- WHAT YOU WILL DO:
1. According to the text on weight regain after stopping GLP-1 drugs, what was the mean weight loss from baseline one year after semaglutide was withdrawn in the STEP 1 extension?
2. Carry on the text about weight regain after stopping GLP-1 drugs, picking up right after its final line.

- DOCUMENT SEGMENT:

####################

Do you regain weight after stopping GLP-1?
Published withdrawal trials indicate that most people regain a large share of lost weight after stopping a GLP-1 receptor agonist. In the STEP 1 extension, participants regained about two thirds of their prior weight loss during the year after semaglutide was withdrawn. Continued treatment under clinician supervision was associated with better weight maintenance in these trials, and individual results vary.
How much weight is regained after stopping semaglutide?
In the STEP 1 trial extension, participants had lost about 17.3 percent of body weight at week 68 on semaglutide 2.4 mg. One year after the medication and lifestyle intervention were withdrawn, mean weight loss from baseline had returned to about 5.6 percent, which means roughly two thirds of the lost weight had been regained. Individual results vary substantially.
Why does weight come back after stopping GLP-1?

####################

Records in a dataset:
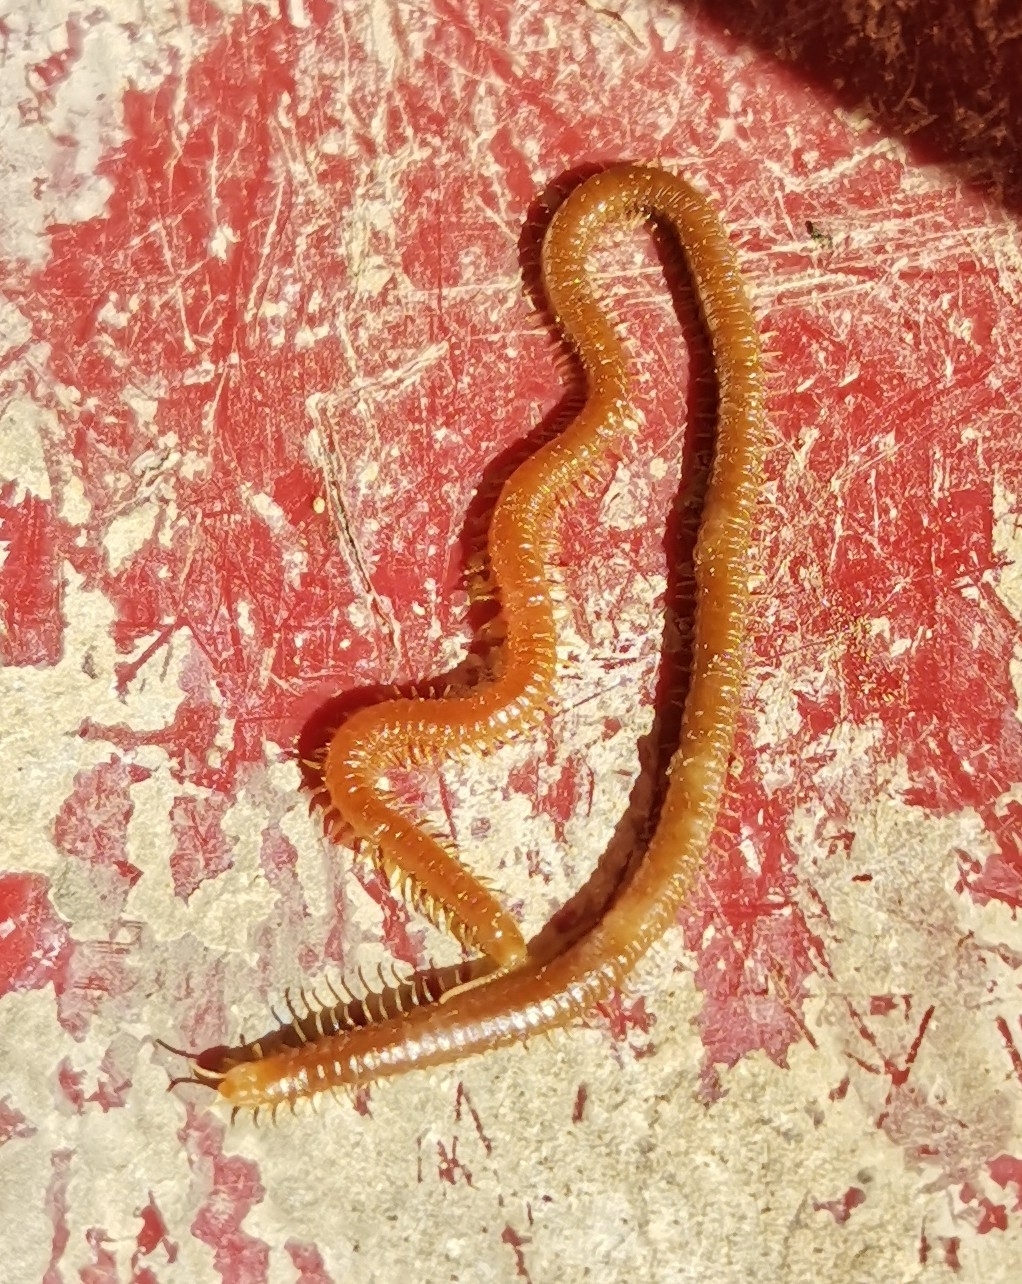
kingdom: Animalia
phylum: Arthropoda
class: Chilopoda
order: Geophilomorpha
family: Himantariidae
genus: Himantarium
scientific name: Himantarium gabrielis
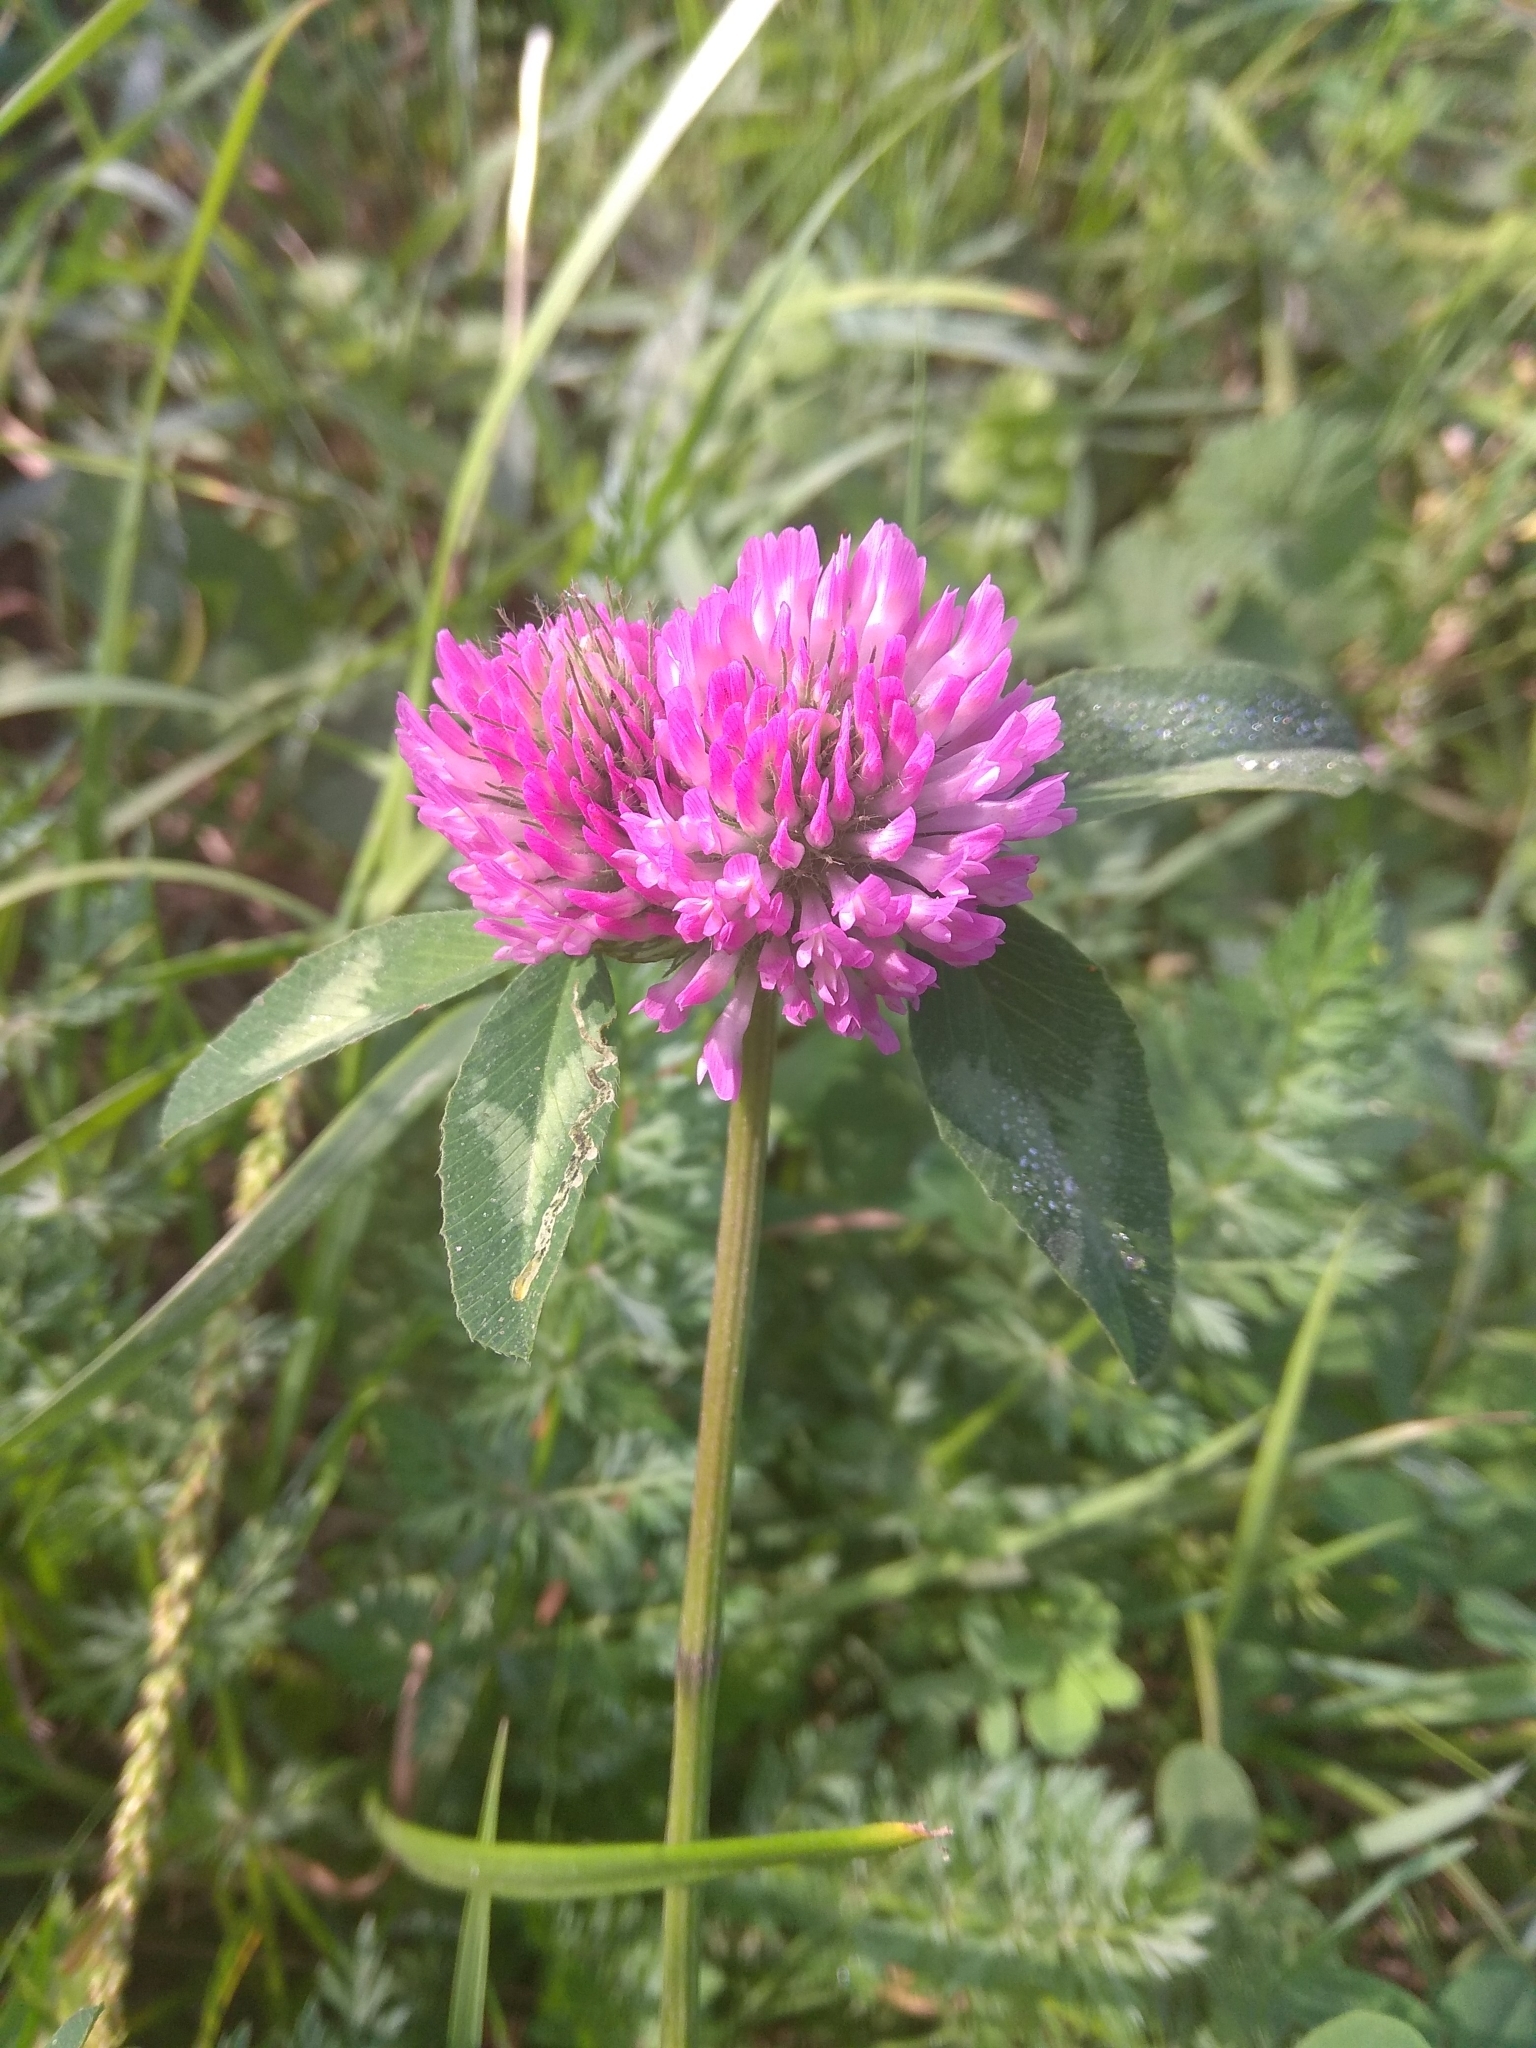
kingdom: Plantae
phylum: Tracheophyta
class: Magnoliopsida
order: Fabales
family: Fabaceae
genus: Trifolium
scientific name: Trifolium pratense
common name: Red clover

####################

- ANSWERS FOR THIS EXERCISE:
1. About 5.6 percent.

2.
GLP-1 receptor agonists reduce appetite and food intake by acting on satiety and reward pathways. When the medication is stopped, those signals fade over subsequent weeks, appetite returns, and the body's tendency to defend a higher weight set point reasserts itself. Because the drug manages an ongoing biological drive rather than resetting it permanently, the benefit is largely present only while the medication is active.
Does stopping tirzepatide cause faster regain than semaglutide?
SURMOUNT-4 found that participants who switched from tirzepatide to placebo regained about 14 percent of body weight over the following year, while those who continued tirzepatide lost a further 5.5 percent. The magnitude of regain partly reflects how much weight had been lost during the lead in period, and direct head to head withdrawal comparisons between the two medications are limited.
Can weight regain after stopping GLP-1 be reduced?
Published research suggests that resistance training to preserve lean mass, adequate protein intake, and continued attention to sleep and activity are associated with slower regain, though none fully prevent it. Some patients and clinicians consider a gradual taper or a lower maintenance dose rather than an abrupt stop. Any change to a medication regimen should be made with a licensed provider, and individual results vary.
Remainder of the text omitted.